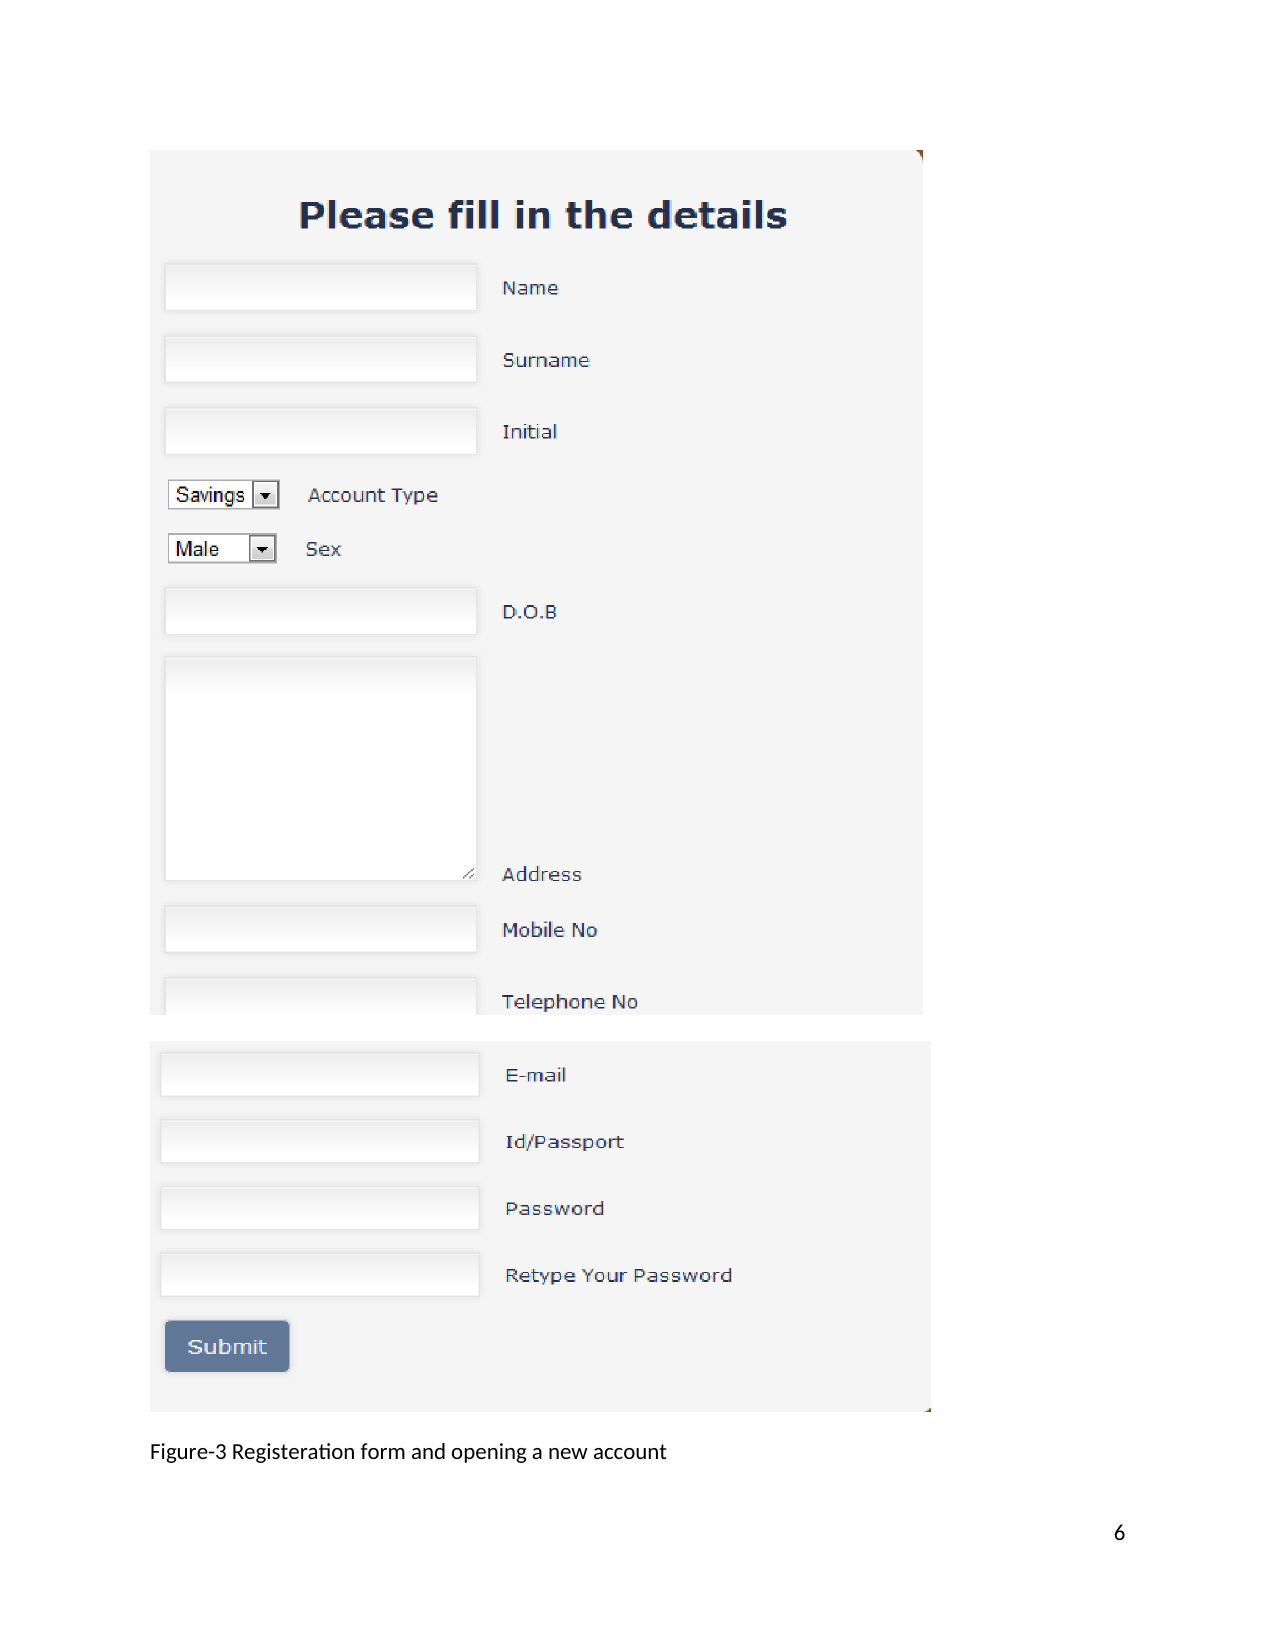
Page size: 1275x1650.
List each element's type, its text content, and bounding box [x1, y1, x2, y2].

picture [150, 150, 932, 1412]
text 6 [150, 1518, 1125, 1546]
text Figure-3 Registeration form and opening a new account [150, 1437, 1125, 1465]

§ WHAT THE TASK REQUIRES
With both ends included, please retype exactly the lines from the line containing "List each element's" to the final line of the data.

§ SOLUTION FOR THIS PROBLEM
List each element's type, its text content, and bounding box [x1, y1, x2, y2].

picture [150, 150, 932, 1412]
text 6 [150, 1518, 1125, 1546]
text Figure-3 Registeration form and opening a new account [150, 1437, 1125, 1465]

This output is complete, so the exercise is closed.